Begin Given passage

The Saturday session was pretty standard on a nice, double row thorn hedge that has evidently been used as a training hedge several times in the recent past. What was particularly interesting, though, was a tool that Martijn’s son Luke was using for taking the heels off – a tool that was designed for cutting willow osiers and tree pruning. Nice and sharp and being wielded to great effect by Luke, who we hope will be entering our novice competition next year.
There were six trainees and we laid three cants, joining onto a length that had been laid in the local style. The weather was OK for most of the day but, naturally, turned wet towards the end.
The Maasheggen in Holland received approval in 2018 as a UNESCO biosphere reserve – an area in which humans and nature coexist. It claims to represent the oldest cultivated landscape in the Netherlands and is a mosaic of hedgerows, meadows and ponds on the bank of the river Maas. Not unlike some areas of England … but flat. Within this area there are 275 kilometres of hedge.
Every year they hold a “hedge-braiding” competition, this was the fourteenth. Usually they expect to get 5,000 or more visitors to the event. No, that’s not a misprint, 5,000. However as we were in the teeth of a gale with occasional driving rain numbers were greatly reduced and there were only about 1,000. At most of our competitions in the UK you could knock two zeroes off those numbers and still have spare fingers. Many of the spectators come by bicycle either because they are local or they park remotely and cycle in. Many of the competitors also turned up on bikes with polesaws, long-handled pruners and long hooking sticks strapped to their crossbars and sticking out about 3 feet each end. Bicycles are a really big deal in Holland.

End Given passage
Begin Data shown

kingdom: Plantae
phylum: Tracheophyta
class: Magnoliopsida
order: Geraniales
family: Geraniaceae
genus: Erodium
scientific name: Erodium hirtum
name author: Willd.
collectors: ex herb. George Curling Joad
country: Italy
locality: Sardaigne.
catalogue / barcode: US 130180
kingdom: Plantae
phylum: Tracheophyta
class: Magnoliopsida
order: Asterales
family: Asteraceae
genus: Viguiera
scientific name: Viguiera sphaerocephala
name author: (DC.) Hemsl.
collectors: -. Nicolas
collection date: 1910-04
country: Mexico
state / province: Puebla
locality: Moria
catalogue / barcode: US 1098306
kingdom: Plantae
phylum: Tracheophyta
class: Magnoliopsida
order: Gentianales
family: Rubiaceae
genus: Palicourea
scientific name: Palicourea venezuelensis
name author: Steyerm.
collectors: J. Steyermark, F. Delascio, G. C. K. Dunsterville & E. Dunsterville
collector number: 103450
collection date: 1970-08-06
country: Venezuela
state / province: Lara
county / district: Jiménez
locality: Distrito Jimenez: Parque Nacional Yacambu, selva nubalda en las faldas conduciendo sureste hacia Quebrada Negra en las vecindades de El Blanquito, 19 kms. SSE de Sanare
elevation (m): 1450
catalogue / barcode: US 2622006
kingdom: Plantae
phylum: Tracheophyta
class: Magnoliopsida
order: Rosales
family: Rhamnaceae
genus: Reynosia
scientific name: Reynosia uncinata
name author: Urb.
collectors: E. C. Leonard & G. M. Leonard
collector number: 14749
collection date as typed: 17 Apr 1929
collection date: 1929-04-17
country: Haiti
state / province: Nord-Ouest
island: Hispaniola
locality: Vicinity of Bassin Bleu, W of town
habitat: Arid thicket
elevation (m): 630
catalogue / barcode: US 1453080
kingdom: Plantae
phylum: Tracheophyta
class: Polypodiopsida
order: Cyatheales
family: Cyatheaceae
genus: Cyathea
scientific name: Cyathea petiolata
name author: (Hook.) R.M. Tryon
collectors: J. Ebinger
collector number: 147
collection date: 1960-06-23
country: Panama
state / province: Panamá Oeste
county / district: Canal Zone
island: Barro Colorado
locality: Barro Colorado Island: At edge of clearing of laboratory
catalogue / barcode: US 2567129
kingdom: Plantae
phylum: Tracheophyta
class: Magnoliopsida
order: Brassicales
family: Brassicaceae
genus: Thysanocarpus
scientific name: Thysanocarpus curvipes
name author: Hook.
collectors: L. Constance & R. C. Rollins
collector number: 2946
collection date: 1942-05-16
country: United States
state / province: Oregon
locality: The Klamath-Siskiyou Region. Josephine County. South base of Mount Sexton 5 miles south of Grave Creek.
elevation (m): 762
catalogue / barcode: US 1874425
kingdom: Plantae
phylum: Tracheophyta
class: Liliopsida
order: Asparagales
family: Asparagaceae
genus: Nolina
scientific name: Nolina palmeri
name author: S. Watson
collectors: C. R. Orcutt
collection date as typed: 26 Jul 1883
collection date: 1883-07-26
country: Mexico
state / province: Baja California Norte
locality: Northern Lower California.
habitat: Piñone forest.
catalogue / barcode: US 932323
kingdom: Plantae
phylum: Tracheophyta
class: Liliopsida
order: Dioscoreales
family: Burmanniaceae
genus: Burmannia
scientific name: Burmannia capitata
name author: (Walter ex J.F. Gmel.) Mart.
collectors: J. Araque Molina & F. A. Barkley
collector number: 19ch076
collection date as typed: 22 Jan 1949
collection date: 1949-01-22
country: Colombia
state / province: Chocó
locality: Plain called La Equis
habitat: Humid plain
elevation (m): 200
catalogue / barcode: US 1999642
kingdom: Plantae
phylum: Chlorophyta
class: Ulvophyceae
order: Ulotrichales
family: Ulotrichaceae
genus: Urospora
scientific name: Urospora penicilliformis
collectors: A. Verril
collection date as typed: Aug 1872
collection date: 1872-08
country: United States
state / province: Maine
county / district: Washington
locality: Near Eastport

End Data shown

Tasks:
a) In the account of hedge laying in Holland, why do many spectators at the hedge-braiding competition come by bicycle?
b) Can you carry on the account of hedge laying in Holland from its final sentence?

Expected outputs:
a) Many of them are local. Others park some distance away and cycle the rest of the way in.

b)
Their hedging style is possibly unique in that it is designed to allow the free flow of water to and fro through the hedge and (not good news for coppice workers) uses no stakes or binders at all. The “weavers” use only live stakes and lay the rest of the hedge in 3 layers, one from ground level as in the British styles, a middle level and then a top level that is intertwined to form the top of the hedge. This style is centuries old, as are most of the hedging styles around Europe. It tends to look rather untidy to many British eyes and the high pleaching is a definite no-no on this side of the North Sea. However, it is only meant to be effective against cattle and the live stakes mean that the whole thing is actually very robust even though it doesn’t look very substantial. A blackbird should be able to fly through it apparently. The argument against the more robust style of British hedging is that the river floods but when it recedes it brings with it all the detritus, natural and man-made, and whereas the Maasheggen style allows all this water and debris to pass through the substantial gaps without any significant problem the fuller, denser style of British hedges allegedly causes all the accumulated rubbish to build up against the hedge, creating a dam which eventually gives way under the accumulated weight of water. This argument is not universally accepted though and there are, I understand, something like 80 kilometres of South of England style hedge.
The British hedge usually attracts quite a lot of interest and apparently gets a high approval rating from the viewing public.
Some brave souls were attempting to defy the weather and generate a bit of enthusiasm and party atmosphere with a pantomime horse and lots of bubbles. I fear they were not very successful.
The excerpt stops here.